**DATA UNDER STUDY:**

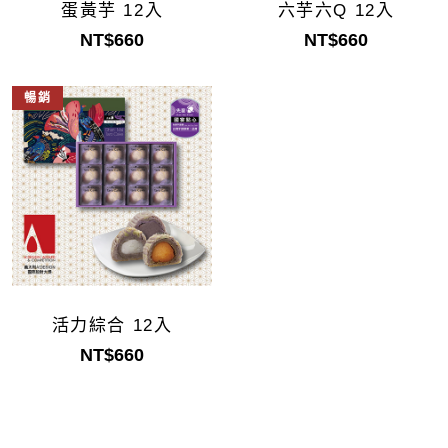
蛋黃芋 12入
六芋六Q 12入
NT$660
NT$660
暢銷
活力綜合 12入
NT$660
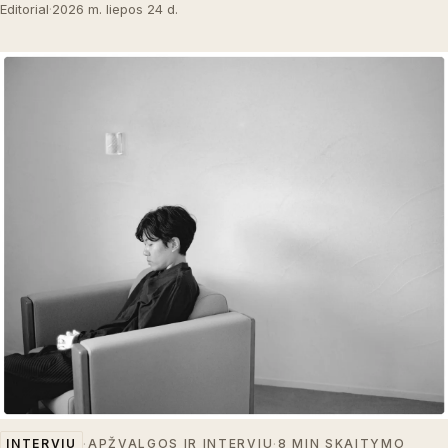
Editorial
·
2026 m. liepos 24 d.
INTERVIU
·
APŽVALGOS IR INTERVIU
·
8 MIN SKAITYMO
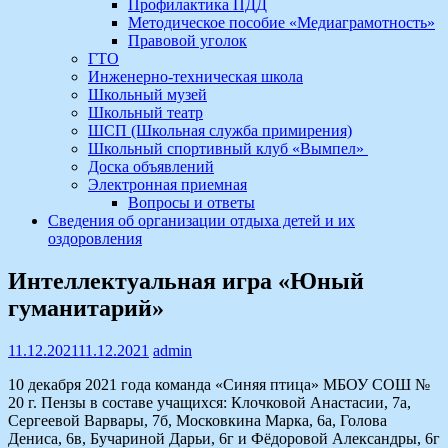
Профилактика ПДД
Методическое пособие «Медиаграмотность»
Правовой уголок
ГТО
Инженерно-техническая школа
Школьный музей
Школьный театр
ШСП (Школьная служба примирения)
Школьный спортивный клуб «Вымпел»
Доска объявлений
Электронная приемная
Вопросы и ответы
Сведения об организации отдыха детей и их
оздоровления
Интеллектуальная игра «Юный
гуманитарий»
11.12.2021
11.12.2021
admin
10 декабря 2021 года команда «Синяя птица» МБОУ СОШ №
20 г. Пензы в составе учащихся: Клочковой Анастасии, 7а,
Сергеевой Варвары, 7б, Московкина Марка, 6а, Голова
Дениса, 6в, Бучариной Дарьи, 6г и Фёдоровой Александры, 6г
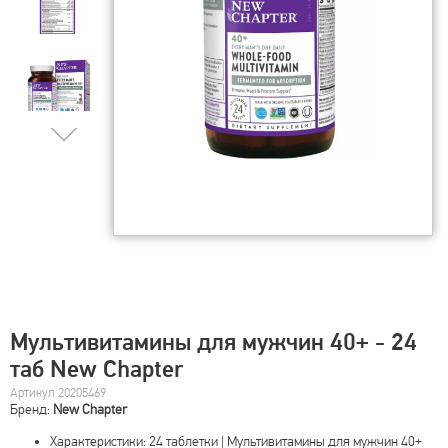
Мультивитамины для мужчин 40+ - 24
таб New Chapter
Артикул 20205469
Бренд:
New Chapter
Характеристики: 24 таблетки | Мультивитамины для мужчин 40+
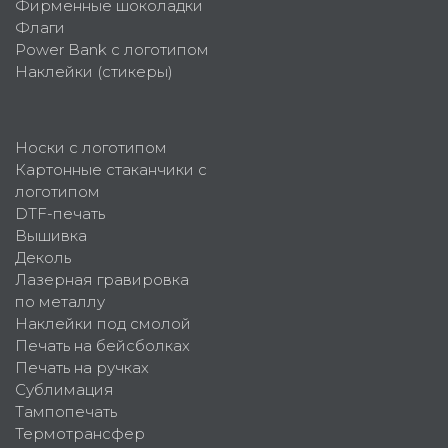
Фирменные шоколадки
Флаги
Power Bank с логотипом
Наклейки (стикеры)
Носки с логотипом
Картонные стаканчики с
логотипом
DTF-печать
Вышивка
Деколь
Лазерная гравировка
по металлу
Наклейки под смолой
Печать на бейсболках
Печать на ручках
Сублимация
Тампопечать
Термотрансфер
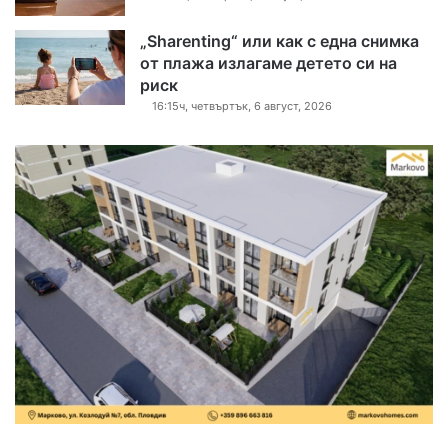
„Sharenting“ или как с една снимка
от плажа излагаме детето си на
риск
16:15ч, четвъртък, 6 август, 2026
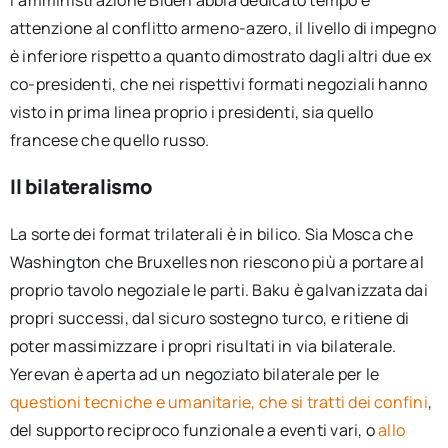
l’amministrazione Biden abbia dedicato tempo e
attenzione al conflitto armeno-azero, il livello di impegno
è inferiore rispetto a quanto dimostrato dagli altri due ex
co-presidenti, che nei rispettivi formati negoziali hanno
visto in prima linea proprio i presidenti, sia quello
francese che quello russo.
Il bilateralismo
La sorte dei format trilaterali è in bilico. Sia Mosca che
Washington che Bruxelles non riescono più a portare al
proprio tavolo negoziale le parti. Baku è galvanizzata dai
propri successi, dal sicuro sostegno turco, e ritiene di
poter massimizzare i propri risultati in via bilaterale.
Yerevan è aperta ad un negoziato bilaterale per le
questioni tecniche e umanitarie, che si tratti dei confini
,
del supporto reciproco funzionale a eventi vari, o
allo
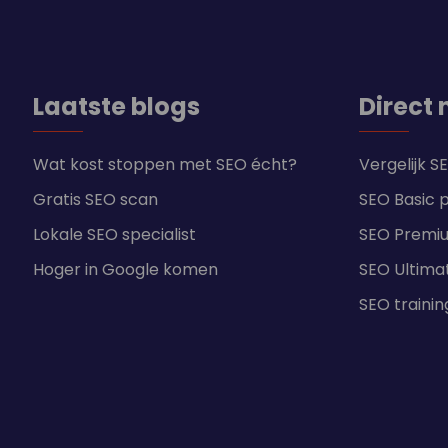
Laatste blogs
Direct 
Wat kost stoppen met SEO écht?
Vergelijk 
Gratis SEO scan
SEO Basic 
Lokale SEO specialist
SEO Premi
Hoger in Google komen
SEO Ultima
SEO traini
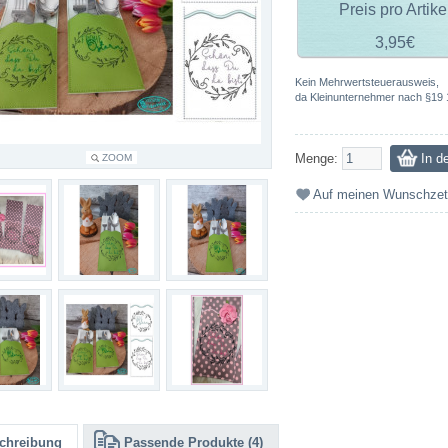
Preis pro Artike
3,95€
Kein Mehrwertsteuerausweis,
da Kleinunternehmer nach §19 
Menge:
ZOOM
Auf meinen Wunschzet
chreibung
Passende Produkte (4)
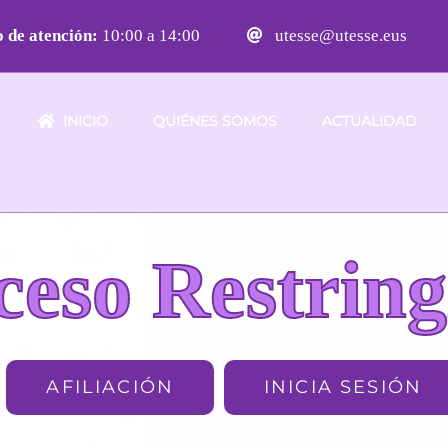
 de atención:
10:00 a 14:00
utesse@utesse.eus
INICIO
QUIÉNES SOMOS
ACTUALIDAD
ceso Restring
AFILIACIÓN
INICIA SESIÓN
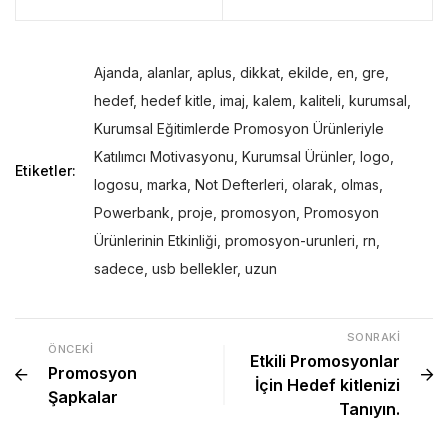
Ajanda
,
alanlar
,
aplus
,
dikkat
,
ekilde
,
en
,
gre
,
hedef
,
hedef kitle
,
imaj
,
kalem
,
kaliteli
,
kurumsal
,
Kurumsal Eğitimlerde Promosyon Ürünleriyle
Katılımcı Motivasyonu
,
Kurumsal Ürünler
,
logo
,
Etiketler:
logosu
,
marka
,
Not Defterleri
,
olarak
,
olmas
,
Powerbank
,
proje
,
promosyon
,
Promosyon
Ürünlerinin Etkinliği
,
promosyon-urunleri
,
rn
,
sadece
,
usb bellekler
,
uzun
SONRAKI
ÖNCEKI
Etkili Promosyonlar
Promosyon
İçin Hedef kitlenizi
Şapkalar
Tanıyın.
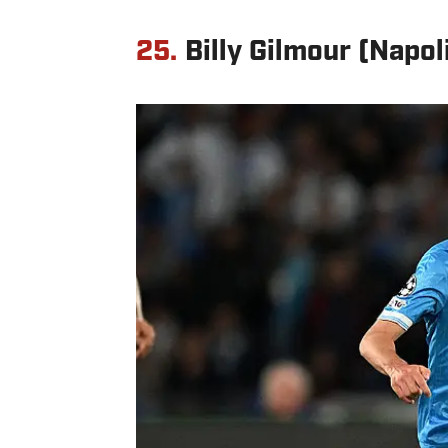
25.
Billy Gilmour (Napol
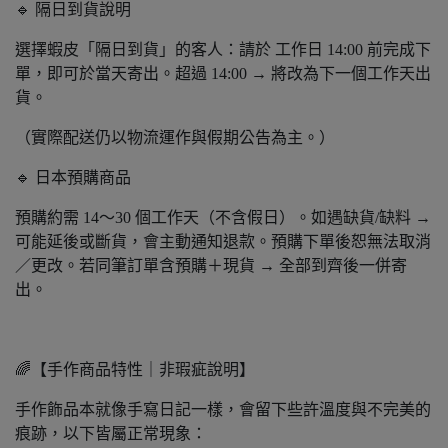
🔹 隔日到貨說明
選擇蝦皮「隔日到貨」的客人：請於 工作日 14:00 前完成下
單，即可於當天寄出。超過 14:00 → 將改為下一個工作天出
貨。
（實際配送仍以物流運作與假期公告為主。）
🔹 日本預購商品
預購約需 14～30 個工作天（不含假日）。如遇缺貨/缺料 →
可能延後或斷貨，會主動通知退款。預購下單後恕無法取消
／更改。若同筆訂單含預購＋現貨 → 全部到齊後一併寄
出。
🌈【手作商品特性｜非瑕疵說明】
手作飾品本就像手寫日記一樣，會留下些許溫度與不完美的
痕跡，以下皆屬正常現象：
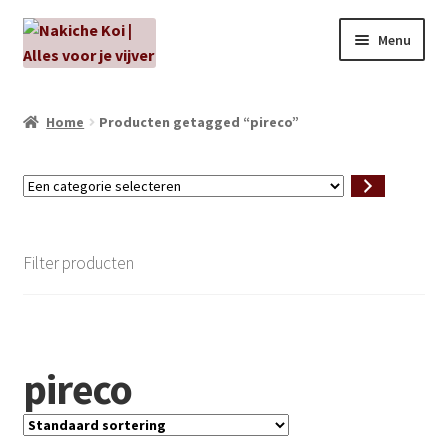
Ga
Ga
Menu
door
naar
naar
de
NIEUW!
navigatie
inhoud
Home
Producten getagged “pireco”
Kabouters
Een
Algenbehandeling
categorie
selecteren
Subme
Aanbiedingen
Filter producten
uitvou
Subme
Aansluitmateriaal
uitvou
Pakketten
pireco
Subme
Vijverpompen en vijverfilters
uitvou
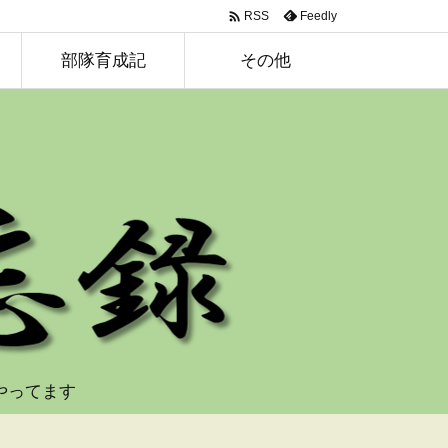

Feedly
RSS
部隊育成記
その他
やってます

**WHAT TO PRODUCE:** Set down the material above as is, without any pictures.

**WORKED SOLUTION:**
蛋黃芋 12入
六芋六Q 12入
NT$660
NT$660
暢銷
活力綜合 12入
NT$660
Editorial
·
2026 m. liepos 24 d.
INTERVIU
·
APŽVALGOS IR INTERVIU
·
8 MIN SKAITYMO
Профилактика ПДД
Методическое пособие «Медиаграмотность»
Правовой уголок
ГТО
Инженерно-техническая школа
Школьный музей
Школьный театр
ШСП (Школьная служба примирения)
Школьный спортивный клуб «Вымпел»
Доска объявлений
Электронная приемная
Вопросы и ответы
Сведения об организации отдыха детей и их
оздоровления
Интеллектуальная игра «Юный
гуманитарий»
11.12.2021
11.12.2021
admin
10 декабря 2021 года команда «Синяя птица» МБОУ СОШ №
20 г. Пензы в составе учащихся: Клочковой Анастасии, 7а,
Сергеевой Варвары, 7б, Московкина Марка, 6а, Голова
Дениса, 6в, Бучариной Дарьи, 6г и Фёдоровой Александры, 6г
Мультивитамины для мужчин 40+ - 24
таб New Chapter
Артикул 20205469
Бренд:
New Chapter
Характеристики: 24 таблетки | Мультивитамины для мужчин 40+
Фирменные шоколадки
Флаги
Power Bank с логотипом
Наклейки (стикеры)
Носки с логотипом
Картонные стаканчики с
логотипом
DTF-печать
Вышивка
Деколь
Лазерная гравировка
по металлу
Наклейки под смолой
Печать на бейсболках
Печать на ручках
Сублимация
Тампопечать
Термотрансфер
„Sharenting“ или как с една снимка
от плажа излагаме детето си на
риск
16:15ч, четвъртък, 6 август, 2026
l’amministrazione Biden abbia dedicato tempo e
attenzione al conflitto armeno-azero, il livello di impegno
è inferiore rispetto a quanto dimostrato dagli altri due ex
co-presidenti, che nei rispettivi formati negoziali hanno
visto in prima linea proprio i presidenti, sia quello
francese che quello russo.
Il bilateralismo
La sorte dei format trilaterali è in bilico. Sia Mosca che
Washington che Bruxelles non riescono più a portare al
proprio tavolo negoziale le parti. Baku è galvanizzata dai
propri successi, dal sicuro sostegno turco, e ritiene di
poter massimizzare i propri risultati in via bilaterale.
Yerevan è aperta ad un negoziato bilaterale per le
questioni tecniche e umanitarie, che si tratti dei confini
,
del supporto reciproco funzionale a eventi vari, o
allo
Laatste blogs
Direct 
Wat kost stoppen met SEO écht?
Vergelijk 
Gratis SEO scan
SEO Basic 
Lokale SEO specialist
SEO Premi
Hoger in Google komen
SEO Ultima
SEO traini
Preis pro Artike
3,95€
Kein Mehrwertsteuerausweis,
da Kleinunternehmer nach §19 
Menge:
ZOOM
Auf meinen Wunschzet
chreibung
Passende Produkte (4)
 de atención:
10:00 a 14:00
utesse@utesse.eus
INICIO
QUIÉNES SOMOS
ACTUALIDAD
ceso Restring
AFILIACIÓN
INICIA SESIÓN
Ajanda
,
alanlar
,
aplus
,
dikkat
,
ekilde
,
en
,
gre
,
hedef
,
hedef kitle
,
imaj
,
kalem
,
kaliteli
,
kurumsal
,
Kurumsal Eğitimlerde Promosyon Ürünleriyle
Katılımcı Motivasyonu
,
Kurumsal Ürünler
,
logo
,
Etiketler:
logosu
,
marka
,
Not Defterleri
,
olarak
,
olmas
,
Powerbank
,
proje
,
promosyon
,
Promosyon
Ürünlerinin Etkinliği
,
promosyon-urunleri
,
rn
,
sadece
,
usb bellekler
,
uzun
SONRAKI
ÖNCEKI
Etkili Promosyonlar
Promosyon
İçin Hedef kitlenizi
Şapkalar
Tanıyın.
25.
Billy Gilmour (Napol
🔹 隔日到貨說明
選擇蝦皮「隔日到貨」的客人：請於 工作日 14:00 前完成下
單，即可於當天寄出。超過 14:00 → 將改為下一個工作天出
貨。
（實際配送仍以物流運作與假期公告為主。）
🔹 日本預購商品
預購約需 14～30 個工作天（不含假日）。如遇缺貨/缺料 →
可能延後或斷貨，會主動通知退款。預購下單後恕無法取消
／更改。若同筆訂單含預購＋現貨 → 全部到齊後一併寄
出。
🌈【手作商品特性｜非瑕疵說明】
手作飾品本就像手寫日記一樣，會留下些許溫度與不完美的
痕跡，以下皆屬正常現象：
Ga
Ga
Menu
door
naar
naar
de
NIEUW!
navigatie
inhoud
Home
Producten getagged “pireco”
Kabouters
Een
Algenbehandeling
categorie
selecteren
Subme
Aanbiedingen
Filter producten
uitvou
Subme
Aansluitmateriaal
uitvou
Pakketten
pireco
Subme
Vijverpompen en vijverfilters
uitvou

Feedly
RSS
部隊育成記
その他
やってます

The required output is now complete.